Given all this, it becomes clear that what the creditors are asking for is much more than a shift in policy, no matter how sharp and dramatic. Policy shifts of that kind are part of the normal or regular political process that take place infrequently, but still regularly, in most polities. The shift brought about by Margaret Thatcher’s election in 1979 is an example.

What is needed in Greece, and what the creditors are asking for without realising it, is something more fundamental, a change in the very nature of the political system and in the entire nature of politics and government, rather than a change of policy within a system. This is a regime change in the original and correct use of that term.

The point of course is that changes of this kind are extremely difficult and only happen extremely rarely. Sometimes it requires a revolution, as in France; on other occasions, it takes place in the context of a fundamental crisis such as defeat in a major war. Very rarely it can happen when there is a near consensus in a society over what to do, as in Japan in the 1870s.

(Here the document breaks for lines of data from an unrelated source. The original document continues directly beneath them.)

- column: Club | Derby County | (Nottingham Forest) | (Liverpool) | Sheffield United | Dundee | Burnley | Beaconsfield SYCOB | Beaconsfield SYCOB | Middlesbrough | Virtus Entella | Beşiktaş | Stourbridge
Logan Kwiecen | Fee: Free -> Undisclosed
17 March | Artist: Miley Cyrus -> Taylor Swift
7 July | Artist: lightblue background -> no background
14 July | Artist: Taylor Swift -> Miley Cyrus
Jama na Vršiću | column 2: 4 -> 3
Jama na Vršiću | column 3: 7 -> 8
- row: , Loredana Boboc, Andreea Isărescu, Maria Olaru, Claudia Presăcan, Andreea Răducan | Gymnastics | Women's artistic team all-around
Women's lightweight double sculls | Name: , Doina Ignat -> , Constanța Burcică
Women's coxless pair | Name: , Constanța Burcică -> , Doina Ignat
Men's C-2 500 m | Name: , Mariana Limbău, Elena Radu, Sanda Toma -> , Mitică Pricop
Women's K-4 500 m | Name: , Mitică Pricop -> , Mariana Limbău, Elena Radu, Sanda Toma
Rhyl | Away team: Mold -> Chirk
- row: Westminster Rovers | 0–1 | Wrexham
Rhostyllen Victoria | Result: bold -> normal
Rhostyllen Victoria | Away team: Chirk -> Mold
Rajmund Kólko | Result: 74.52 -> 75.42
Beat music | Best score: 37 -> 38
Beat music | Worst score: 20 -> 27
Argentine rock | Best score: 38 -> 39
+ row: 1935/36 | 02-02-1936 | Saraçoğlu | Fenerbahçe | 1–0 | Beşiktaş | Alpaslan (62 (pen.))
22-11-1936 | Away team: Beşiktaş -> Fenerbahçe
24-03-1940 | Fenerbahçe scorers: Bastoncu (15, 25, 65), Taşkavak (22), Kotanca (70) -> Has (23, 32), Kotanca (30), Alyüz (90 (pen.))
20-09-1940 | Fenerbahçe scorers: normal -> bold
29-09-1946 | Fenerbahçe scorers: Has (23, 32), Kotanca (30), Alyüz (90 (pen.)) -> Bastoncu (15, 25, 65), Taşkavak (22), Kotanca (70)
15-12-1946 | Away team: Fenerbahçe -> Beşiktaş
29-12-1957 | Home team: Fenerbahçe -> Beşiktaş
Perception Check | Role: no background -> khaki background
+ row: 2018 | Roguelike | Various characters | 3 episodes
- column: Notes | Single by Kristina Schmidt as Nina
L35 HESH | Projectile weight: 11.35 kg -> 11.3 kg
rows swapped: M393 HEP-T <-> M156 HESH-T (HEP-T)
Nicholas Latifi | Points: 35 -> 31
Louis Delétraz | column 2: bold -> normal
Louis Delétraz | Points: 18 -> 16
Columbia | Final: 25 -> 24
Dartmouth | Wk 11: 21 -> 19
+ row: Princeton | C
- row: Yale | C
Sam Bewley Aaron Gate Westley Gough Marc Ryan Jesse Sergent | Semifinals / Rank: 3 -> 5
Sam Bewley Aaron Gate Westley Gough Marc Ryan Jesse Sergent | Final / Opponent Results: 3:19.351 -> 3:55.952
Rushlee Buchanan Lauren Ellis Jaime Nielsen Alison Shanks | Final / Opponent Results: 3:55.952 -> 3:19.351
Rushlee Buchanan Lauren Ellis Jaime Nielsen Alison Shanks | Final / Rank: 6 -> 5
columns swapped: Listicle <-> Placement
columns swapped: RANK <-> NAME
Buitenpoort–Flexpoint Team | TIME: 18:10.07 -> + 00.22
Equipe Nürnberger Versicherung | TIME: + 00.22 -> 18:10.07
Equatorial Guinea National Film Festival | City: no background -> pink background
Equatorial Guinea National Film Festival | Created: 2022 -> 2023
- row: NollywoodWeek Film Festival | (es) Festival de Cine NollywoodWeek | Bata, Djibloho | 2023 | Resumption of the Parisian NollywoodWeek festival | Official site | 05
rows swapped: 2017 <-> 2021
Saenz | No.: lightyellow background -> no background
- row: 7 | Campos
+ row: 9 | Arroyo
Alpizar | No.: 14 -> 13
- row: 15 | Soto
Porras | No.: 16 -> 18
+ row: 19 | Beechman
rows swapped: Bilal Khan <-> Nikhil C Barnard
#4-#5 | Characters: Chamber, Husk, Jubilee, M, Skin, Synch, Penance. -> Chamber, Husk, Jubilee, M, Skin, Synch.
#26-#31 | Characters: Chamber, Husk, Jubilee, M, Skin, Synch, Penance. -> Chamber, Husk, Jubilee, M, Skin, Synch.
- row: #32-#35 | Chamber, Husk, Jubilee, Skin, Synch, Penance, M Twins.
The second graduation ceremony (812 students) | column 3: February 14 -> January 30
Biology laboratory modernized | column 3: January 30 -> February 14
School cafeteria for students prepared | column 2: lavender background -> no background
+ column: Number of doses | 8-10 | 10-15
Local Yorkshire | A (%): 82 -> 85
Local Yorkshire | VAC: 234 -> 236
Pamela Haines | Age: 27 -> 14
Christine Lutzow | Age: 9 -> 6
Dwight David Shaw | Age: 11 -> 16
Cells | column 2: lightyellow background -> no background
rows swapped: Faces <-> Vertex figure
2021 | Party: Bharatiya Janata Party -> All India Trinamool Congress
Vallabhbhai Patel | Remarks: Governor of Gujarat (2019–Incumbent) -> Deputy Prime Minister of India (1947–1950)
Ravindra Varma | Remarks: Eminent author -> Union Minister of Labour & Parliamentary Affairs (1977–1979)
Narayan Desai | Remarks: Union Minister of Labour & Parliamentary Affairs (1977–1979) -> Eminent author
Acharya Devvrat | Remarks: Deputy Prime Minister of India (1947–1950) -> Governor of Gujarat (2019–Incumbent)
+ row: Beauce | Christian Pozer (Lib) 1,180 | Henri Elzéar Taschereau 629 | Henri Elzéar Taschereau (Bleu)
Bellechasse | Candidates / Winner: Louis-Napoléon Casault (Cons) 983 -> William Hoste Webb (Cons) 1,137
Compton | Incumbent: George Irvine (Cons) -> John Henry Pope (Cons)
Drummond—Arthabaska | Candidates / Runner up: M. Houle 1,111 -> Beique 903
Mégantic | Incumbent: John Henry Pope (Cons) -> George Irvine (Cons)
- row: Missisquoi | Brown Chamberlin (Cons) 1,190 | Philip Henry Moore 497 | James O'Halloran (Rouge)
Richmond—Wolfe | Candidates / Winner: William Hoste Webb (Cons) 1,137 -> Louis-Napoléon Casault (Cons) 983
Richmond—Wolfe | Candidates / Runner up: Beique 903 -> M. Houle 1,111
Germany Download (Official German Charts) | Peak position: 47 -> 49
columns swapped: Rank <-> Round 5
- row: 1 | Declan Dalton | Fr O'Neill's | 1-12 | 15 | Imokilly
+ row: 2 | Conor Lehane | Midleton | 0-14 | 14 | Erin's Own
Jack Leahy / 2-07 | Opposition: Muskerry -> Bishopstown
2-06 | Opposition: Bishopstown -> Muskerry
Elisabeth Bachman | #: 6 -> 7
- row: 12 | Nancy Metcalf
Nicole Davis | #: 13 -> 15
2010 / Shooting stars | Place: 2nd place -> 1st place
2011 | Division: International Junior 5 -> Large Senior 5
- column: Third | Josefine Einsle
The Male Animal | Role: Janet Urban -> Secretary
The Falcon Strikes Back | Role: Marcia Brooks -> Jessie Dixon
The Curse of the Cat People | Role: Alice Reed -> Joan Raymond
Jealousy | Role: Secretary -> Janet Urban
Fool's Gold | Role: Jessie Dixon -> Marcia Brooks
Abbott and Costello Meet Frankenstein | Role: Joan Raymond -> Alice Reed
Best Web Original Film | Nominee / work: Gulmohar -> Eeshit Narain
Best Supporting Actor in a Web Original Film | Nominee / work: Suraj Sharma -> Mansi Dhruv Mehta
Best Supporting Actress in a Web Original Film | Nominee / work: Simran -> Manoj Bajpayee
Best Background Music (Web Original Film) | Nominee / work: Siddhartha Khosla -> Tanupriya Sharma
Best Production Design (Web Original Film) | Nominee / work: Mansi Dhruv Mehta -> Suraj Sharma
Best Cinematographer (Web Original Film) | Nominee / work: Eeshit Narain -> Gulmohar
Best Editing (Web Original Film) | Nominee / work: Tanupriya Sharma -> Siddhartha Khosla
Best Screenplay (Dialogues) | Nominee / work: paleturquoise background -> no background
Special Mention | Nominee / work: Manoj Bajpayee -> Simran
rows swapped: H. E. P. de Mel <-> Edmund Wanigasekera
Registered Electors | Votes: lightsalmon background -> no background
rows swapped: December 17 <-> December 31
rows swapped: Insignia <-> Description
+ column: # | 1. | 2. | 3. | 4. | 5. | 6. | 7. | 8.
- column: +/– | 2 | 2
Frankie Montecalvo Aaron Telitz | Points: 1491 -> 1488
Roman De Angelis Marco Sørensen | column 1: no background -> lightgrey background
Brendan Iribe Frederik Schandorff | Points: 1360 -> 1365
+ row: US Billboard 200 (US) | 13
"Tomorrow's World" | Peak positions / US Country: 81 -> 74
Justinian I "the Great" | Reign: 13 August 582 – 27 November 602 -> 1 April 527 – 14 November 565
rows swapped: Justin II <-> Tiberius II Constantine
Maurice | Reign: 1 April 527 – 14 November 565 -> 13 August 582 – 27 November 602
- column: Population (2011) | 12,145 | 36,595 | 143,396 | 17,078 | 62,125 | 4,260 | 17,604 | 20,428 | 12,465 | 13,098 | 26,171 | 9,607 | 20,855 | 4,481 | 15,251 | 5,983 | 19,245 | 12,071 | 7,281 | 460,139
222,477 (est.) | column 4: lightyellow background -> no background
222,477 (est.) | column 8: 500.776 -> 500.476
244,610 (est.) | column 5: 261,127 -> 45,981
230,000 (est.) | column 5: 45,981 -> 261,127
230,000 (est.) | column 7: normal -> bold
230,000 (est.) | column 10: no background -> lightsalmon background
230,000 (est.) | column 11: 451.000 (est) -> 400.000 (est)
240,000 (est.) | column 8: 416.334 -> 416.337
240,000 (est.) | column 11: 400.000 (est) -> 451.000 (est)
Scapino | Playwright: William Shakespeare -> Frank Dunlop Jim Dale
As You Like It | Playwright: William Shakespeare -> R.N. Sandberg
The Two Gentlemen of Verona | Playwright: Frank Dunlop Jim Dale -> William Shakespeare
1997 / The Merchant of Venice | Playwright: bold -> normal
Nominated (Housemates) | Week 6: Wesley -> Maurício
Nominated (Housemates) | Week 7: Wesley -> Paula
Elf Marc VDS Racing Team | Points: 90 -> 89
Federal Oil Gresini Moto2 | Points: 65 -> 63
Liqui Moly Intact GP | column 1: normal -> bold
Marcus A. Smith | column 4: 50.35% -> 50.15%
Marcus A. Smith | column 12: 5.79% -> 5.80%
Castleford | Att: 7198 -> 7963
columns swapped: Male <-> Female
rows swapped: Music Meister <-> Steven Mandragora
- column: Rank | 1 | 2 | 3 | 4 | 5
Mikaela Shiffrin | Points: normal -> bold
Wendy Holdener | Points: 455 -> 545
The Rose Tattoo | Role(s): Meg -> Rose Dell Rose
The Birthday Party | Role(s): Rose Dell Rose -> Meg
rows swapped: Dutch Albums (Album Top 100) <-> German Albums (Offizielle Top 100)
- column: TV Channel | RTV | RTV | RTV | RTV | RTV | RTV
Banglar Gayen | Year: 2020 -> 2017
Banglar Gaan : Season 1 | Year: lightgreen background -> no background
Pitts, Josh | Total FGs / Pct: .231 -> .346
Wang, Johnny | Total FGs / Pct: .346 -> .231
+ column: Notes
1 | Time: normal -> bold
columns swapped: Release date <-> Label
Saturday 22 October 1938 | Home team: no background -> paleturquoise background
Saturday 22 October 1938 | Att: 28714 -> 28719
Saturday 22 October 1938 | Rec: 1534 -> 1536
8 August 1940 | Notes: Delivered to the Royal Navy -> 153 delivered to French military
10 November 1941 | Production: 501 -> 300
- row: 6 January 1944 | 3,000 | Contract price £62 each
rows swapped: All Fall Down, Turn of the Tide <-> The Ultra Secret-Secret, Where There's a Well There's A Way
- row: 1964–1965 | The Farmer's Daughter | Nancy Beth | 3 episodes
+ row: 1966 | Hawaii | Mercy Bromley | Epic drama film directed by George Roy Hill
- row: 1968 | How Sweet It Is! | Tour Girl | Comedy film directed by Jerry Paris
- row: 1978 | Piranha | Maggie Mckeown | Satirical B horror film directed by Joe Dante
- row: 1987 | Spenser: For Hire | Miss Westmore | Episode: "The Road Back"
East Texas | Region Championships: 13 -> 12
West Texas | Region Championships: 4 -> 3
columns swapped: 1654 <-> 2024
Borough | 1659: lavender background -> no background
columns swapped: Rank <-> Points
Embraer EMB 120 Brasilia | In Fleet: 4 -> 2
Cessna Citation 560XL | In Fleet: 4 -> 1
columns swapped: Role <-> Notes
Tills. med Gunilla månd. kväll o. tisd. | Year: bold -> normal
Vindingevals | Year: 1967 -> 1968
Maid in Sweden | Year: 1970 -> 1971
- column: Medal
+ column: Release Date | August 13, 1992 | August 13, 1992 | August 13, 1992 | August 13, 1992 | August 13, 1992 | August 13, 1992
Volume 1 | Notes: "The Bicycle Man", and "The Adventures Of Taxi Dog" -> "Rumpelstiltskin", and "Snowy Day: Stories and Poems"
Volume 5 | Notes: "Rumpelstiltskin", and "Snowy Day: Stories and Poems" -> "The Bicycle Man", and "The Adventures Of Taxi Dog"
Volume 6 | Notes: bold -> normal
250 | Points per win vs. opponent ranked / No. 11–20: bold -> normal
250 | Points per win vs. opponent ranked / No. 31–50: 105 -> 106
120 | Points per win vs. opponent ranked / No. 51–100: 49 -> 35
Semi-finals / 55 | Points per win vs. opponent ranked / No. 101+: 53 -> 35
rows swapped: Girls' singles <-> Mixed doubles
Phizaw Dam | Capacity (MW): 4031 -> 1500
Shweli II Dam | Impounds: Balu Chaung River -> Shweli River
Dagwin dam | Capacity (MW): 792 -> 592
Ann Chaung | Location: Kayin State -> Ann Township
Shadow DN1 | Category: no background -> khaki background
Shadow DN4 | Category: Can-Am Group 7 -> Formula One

The current Greek government is almost certainly aware of this, but, apart from ideological objections to part of the list of reforms, they are quite simply unable, rather than unwilling, to do what is asked because a change in the political order is simply very, very hard.

So the creditors are likely to be disappointed and will then become even more enraged. Moreover, being in the euro makes any attempt at systemic change in Greece even more difficult than it would be already, because if removes a range of policy options that could alleviate some of the transition costs.

As most economists of all persuasions now think, the best option is a managed Greek exit from the euro. If this does not happen (as seems likely) then this farce is a production that will run for some time.


Stephen Davies

Stephen Davies is a program officer at the Institute for Humane Studies and the education director at the Institute for Economics Affairs in London.